Ferner könnte ins Gewicht fallen, daß die Beklagte mit Schreiben vom 8. Dezember 1994 den Prozeßbevollmächtigten der Klägerinnen mitteilte, die Grundschuld über 305.000 DM sei aufgrund der im Vertrag enthaltenen Belastungsvollmacht bestellt worden; dabei sei "versehentlich die im Vertrag enthaltene Sicherungsabrede nicht beachtet worden". Mit dieser Sicherungsabrede dürfte die Sicherung der Veräußerer gemeint gewesen sein. Dann wäre die Beklagte seinerzeit selbst nicht davon ausgegangen, daß die Veräußerer die Grundstücke B. E. unbelastet als Kreditunterlage haben zur Verfügung stellen wollen.

Aus den Ziffern 9 und 13 des - im übrigen von B. E. formulierten - Gesellschafterbeschlusses vom 30. Januar 1992, auf welche sich die Beklagte in den Vorinstanzen bezogen hat, dürfte sich zu der Frage, ob die Veräußerer unter Zurückstellung ihrer Interessen dem Erwerber unbelastete Grundstücke als Kreditunterlage haben zur Verfügung stellen wollen, wenig ergeben. In Ziffer 9 hat B. E. erklärt, er werde die auf ihn übertragenen Grundstücke "vorbehaltlich den Anforderungen zur Besicherung von Kreditmitteln" im Familienbesitz erhalten. In Ziffer 13 haben die Gesellschafter dem B. E. gestattet, "diesen Beschluß seiner Hausbank vorzulegen, um mit dem Nachweis der nunmehr vorhandenen Besicherbarkeit den Vorgang der Bereitstellung von Kreditmitteln zu beschleunigen". Das rechtfertigt möglicherweise noch nicht die Annahme, die Veräußerer hätten bewußt auf eine dingliche Absicherung ihrer Kaufpreisansprüche verzichtet, um B. E. für seinen Betrieb eine unbelastete Kreditgrundlage zu verschaffen. Denn auch nach dem Vortrag der Beklagten hat B. E. die sofort fälligen Kaufpreisteilbeträge nur durch Beleihung der Kaufgrundstücke aufbringen können. Schon deshalb dürfte also die Vorlage des Gesellschafterbeschlusses bei der Bank sinnvoll gewesen sein.

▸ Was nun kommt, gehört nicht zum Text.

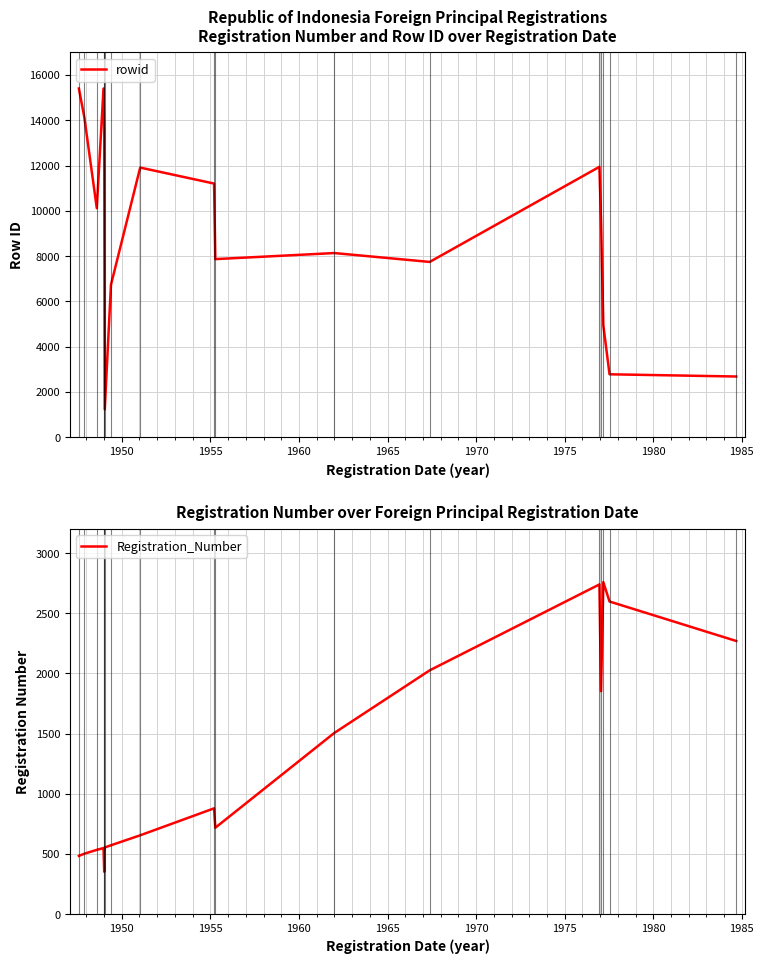

How many lines are shown in the chart?

2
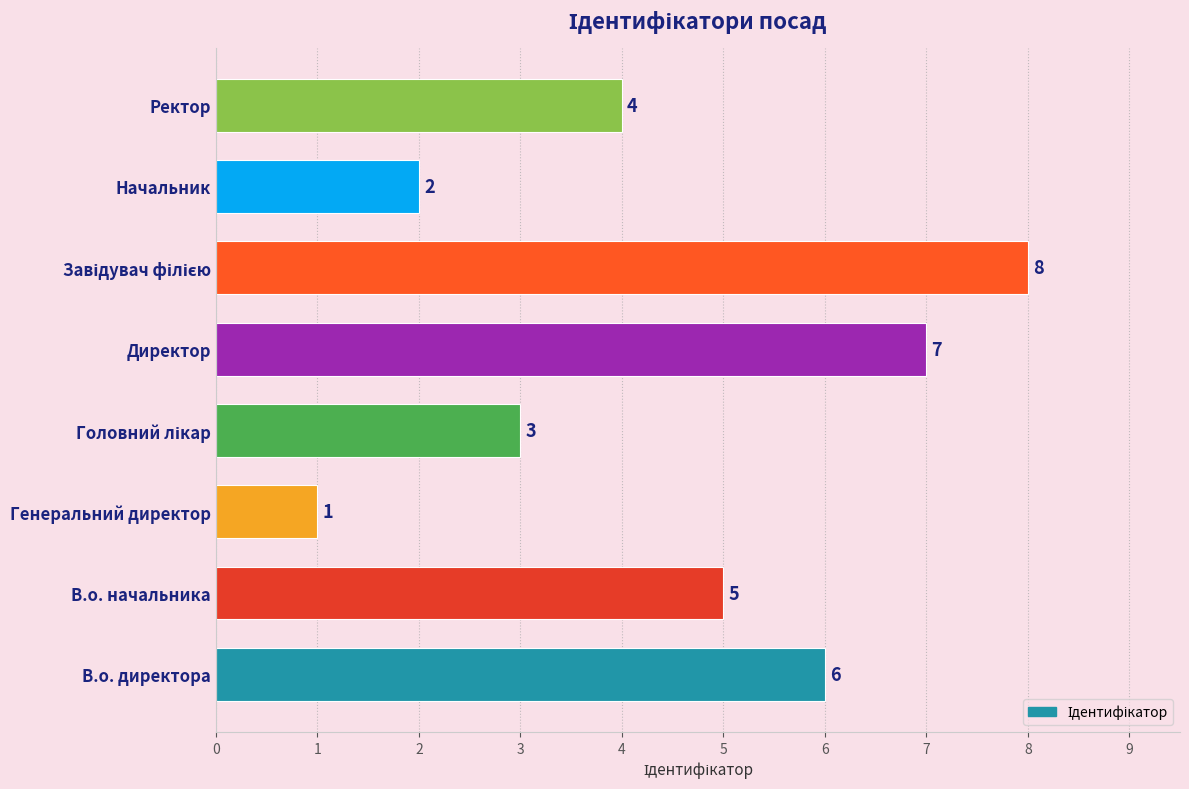

The chart shows a value of 1 at Начальник. True or false?

False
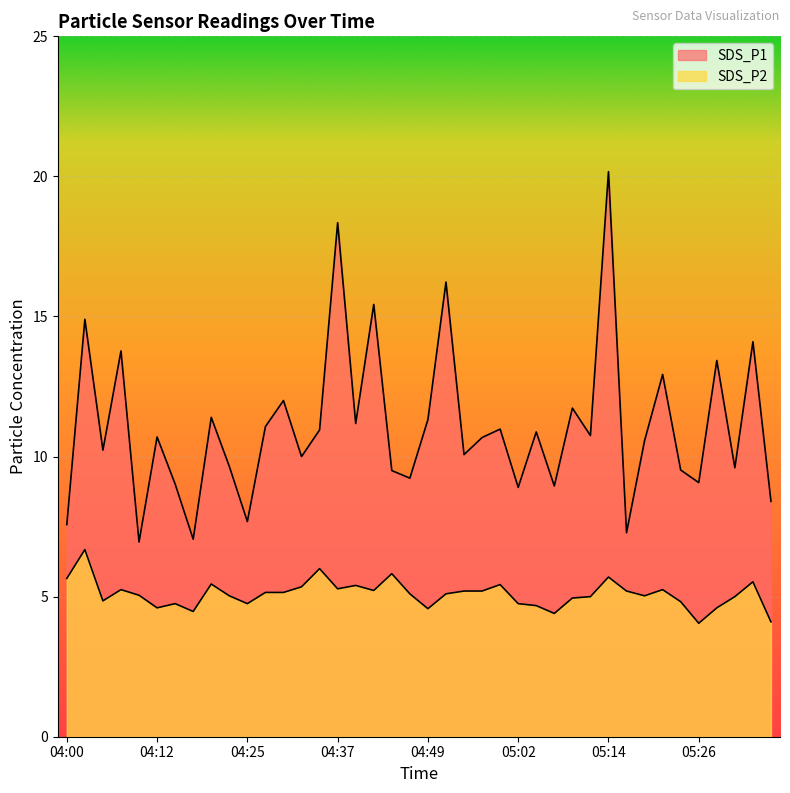

Which has a higher value, 04:52 or 05:16?

04:52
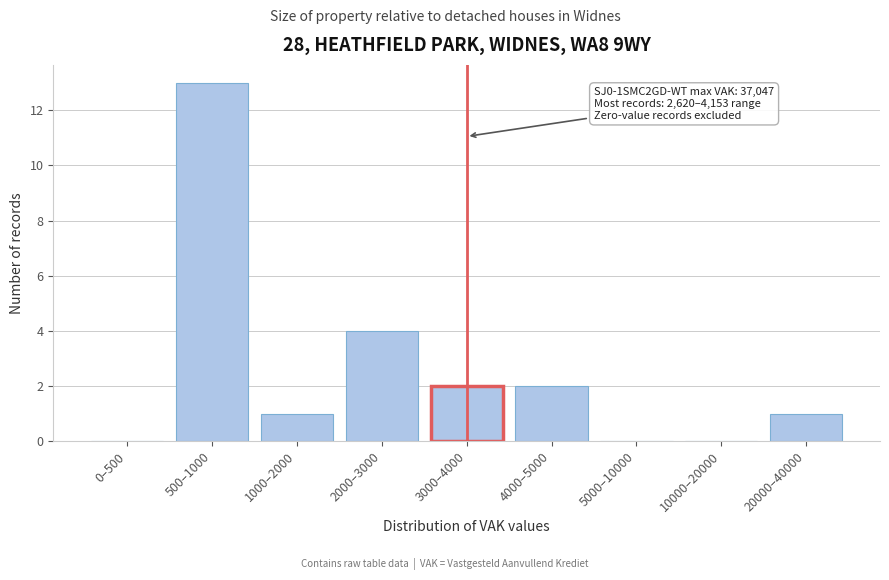

Reading left to right, transcribe all the data shown in this chart.

0–500=0	500–1000=13	1000–2000=1	2000–3000=4	3000–4000=2	4000–5000=2	5000–10000=0	10000–20000=0	20000–40000=1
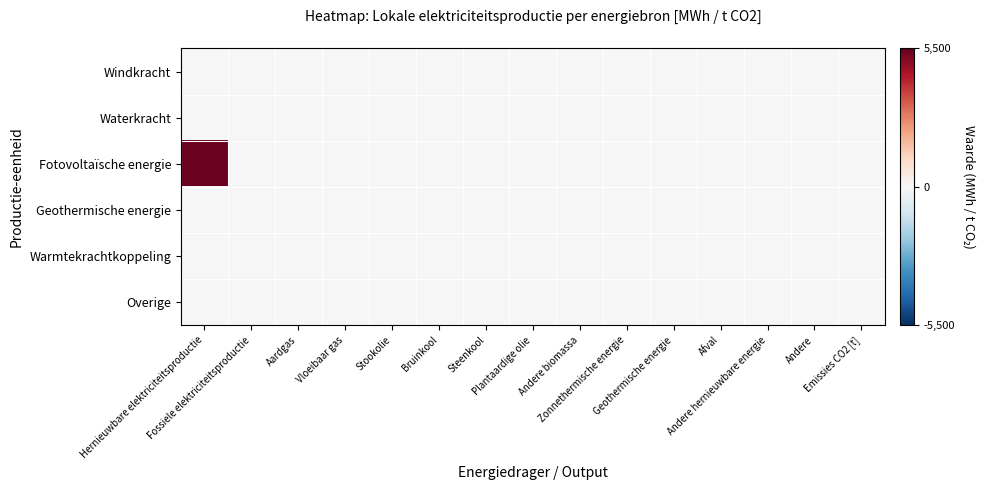

What is the greatest value displayed?

5388.6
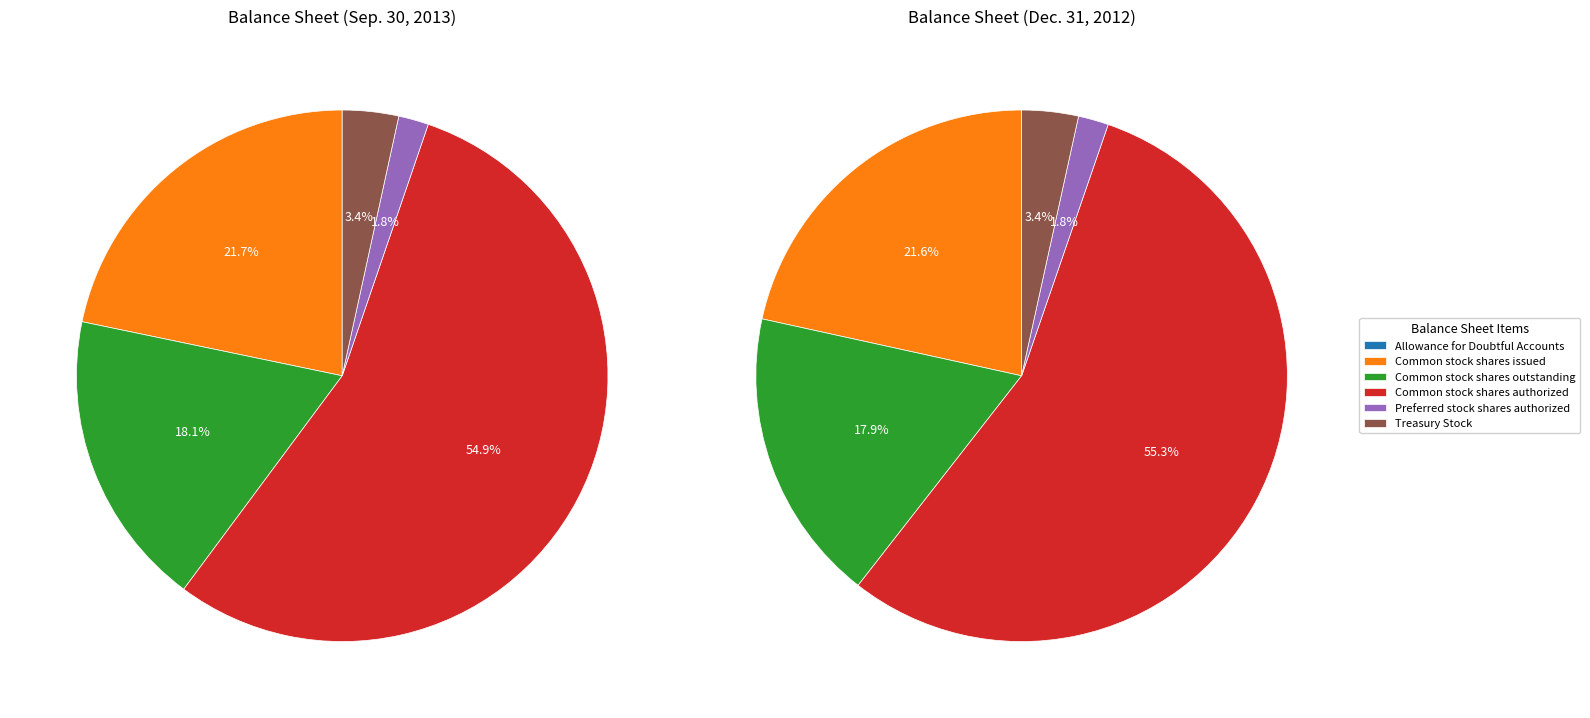

Which slice represents more than half of the pie?

Common stock shares authorized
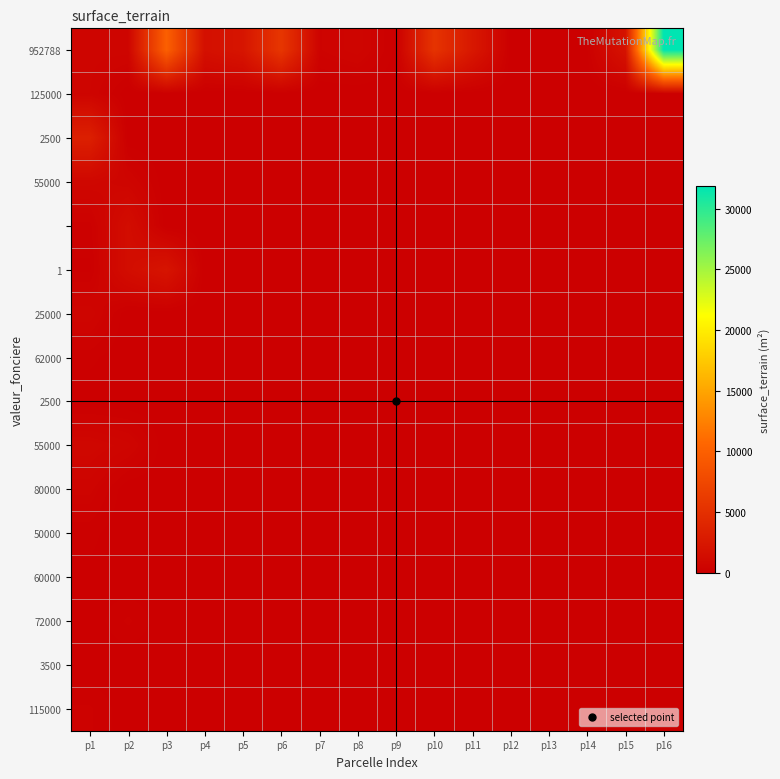

At which category is the sum across all series the highest?

p16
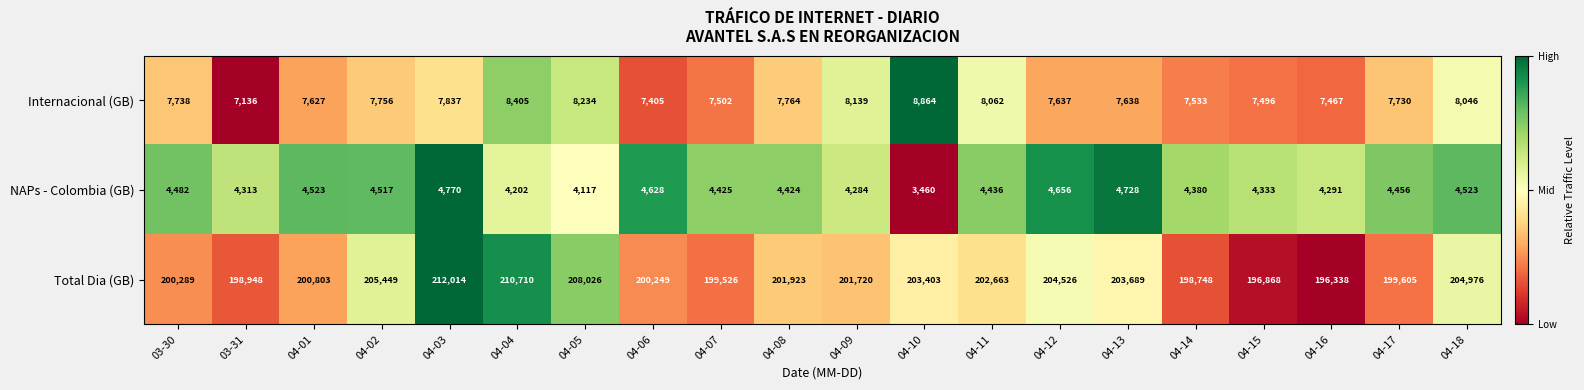

Between 04-08 and 04-16, which series saw the biggest shift?

Total Dia (GB)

2. Falls die Beklgte ihre Behauptung, B. E. hätten die Grundstücke unbelastet als Kreditunterlage zur Verfügung gestellt werden sollen, nicht nachweisen sollte, wird das Berufungsgericht im Rahmen des Ursachenzusammenhangs zu prüfen haben, ob ein Vertrag mit der vom Erblasser gewünschten Absicherung durchführbar gewesen wäre und ob sich B. E. auf diese Vertragsgestaltung eingelassen hätte. Die Revisionserwiderung hat darauf hingewiesen, "für den Betriebsmittelkredit, von dessen Gewährung die geplante Auseinandersetzung und damit auch die Restkaufpreiszahlung abhing", sei eine erstrangige Absicherung erforderlich gewesen. Dabei wird unterstellt, daß die Veräußerung der Grundstücke an B. E. wirtschaftlich nur gegen Stundung der Restkaufpreise in Betracht kam, weil der aufgenommene, erstrangig abgesicherte Kredit größtenteils benötigt wurde, um der GmbH Betriebsmittel zuzuführen, und ein weiterer Kredit nur nachrangig hätte abgesichert werden können, womit die Banken nicht einverstanden gewesen wären. Abgesehen davon, daß derartiges in den Tatsacheninstanzen bisher nicht vorgetragen war, wird hier zu berücksichtigen sein, daß die Grundstücke inzwischen weit höher belastet sind. Das hätte möglicherweise von Anfang an geschehen können, um vorweg die Veräußerer mit ihren Ansprüchen zu befriedigen.

3. Sollte sich ergeben, daß eine Absicherung des Erblassers nicht möglich oder daß jedenfalls B. E. dazu nicht bereit gewesen wäre und sollte es andererseits der Beklagten nicht gelingen, die Vermutung zu erschüttern, daß der Erblasser dann nicht verkauft hätte, wäre die Klage mit ihrem Hauptantrag unbegründet. Dann könnte indes der Hilfsantrag zum Zuge kommen.

4. Dem Vorbringen der Parteien zum Bestehen einer anderweitigen Ersatzmöglichkeit und zum Mitverschulden der Klägerinnen ist das Berufungsgericht - von seinem Standpunkt aus folgerichtig - nicht nachgegangen. Dies wird nunmehr nachzuholen sein.